● **Data listing**
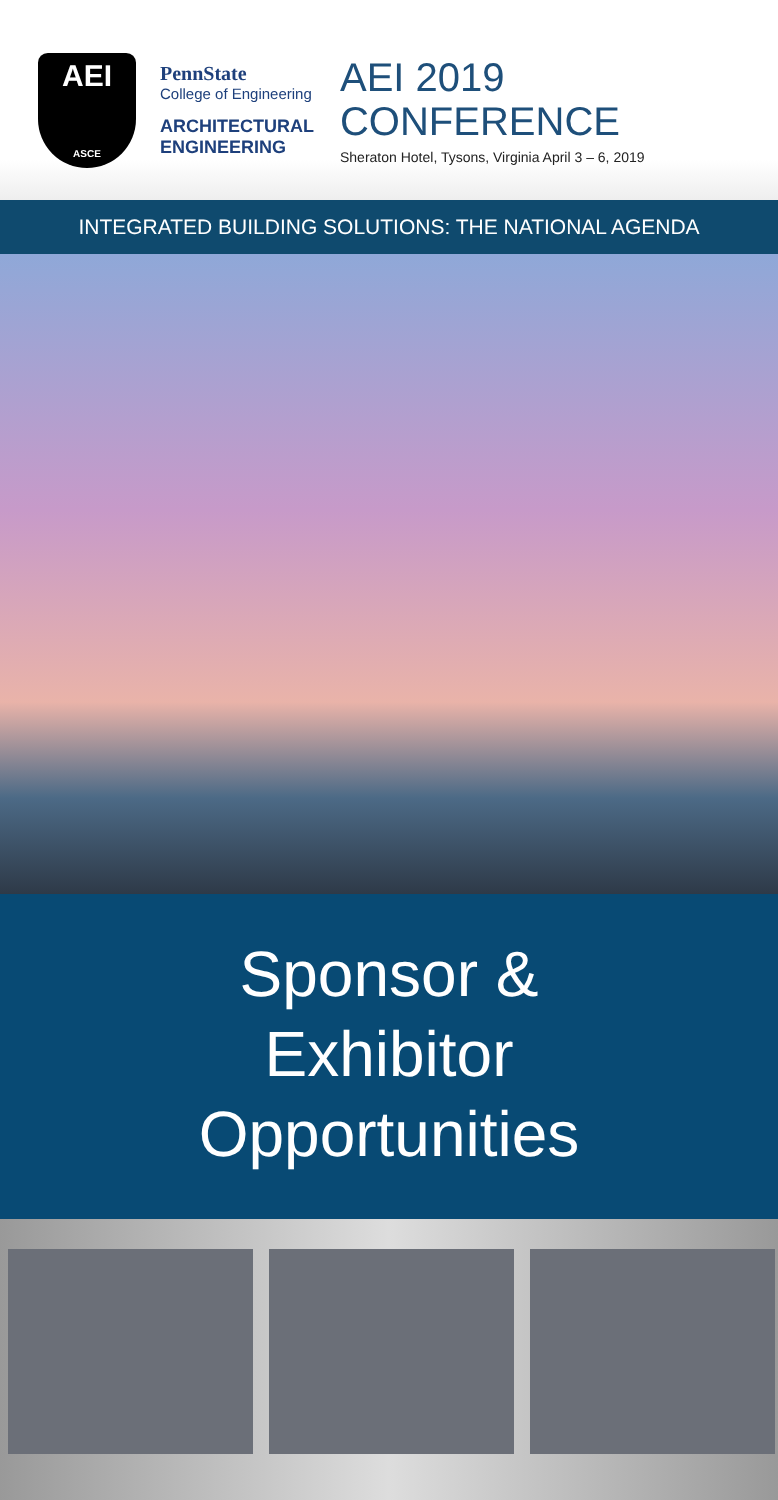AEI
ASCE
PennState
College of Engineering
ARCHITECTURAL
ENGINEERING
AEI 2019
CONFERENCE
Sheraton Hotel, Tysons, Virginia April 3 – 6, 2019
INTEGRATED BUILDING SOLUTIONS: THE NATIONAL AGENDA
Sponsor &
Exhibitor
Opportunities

● **Goal of the exercise**
Once the images are removed, print the remaining data exactly as it appears above.

● **Completed exercise**
AEI
ASCE
PennState
College of Engineering
ARCHITECTURAL
ENGINEERING
AEI 2019
CONFERENCE
Sheraton Hotel, Tysons, Virginia April 3 – 6, 2019
INTEGRATED BUILDING SOLUTIONS: THE NATIONAL AGENDA
Sponsor &
Exhibitor
Opportunities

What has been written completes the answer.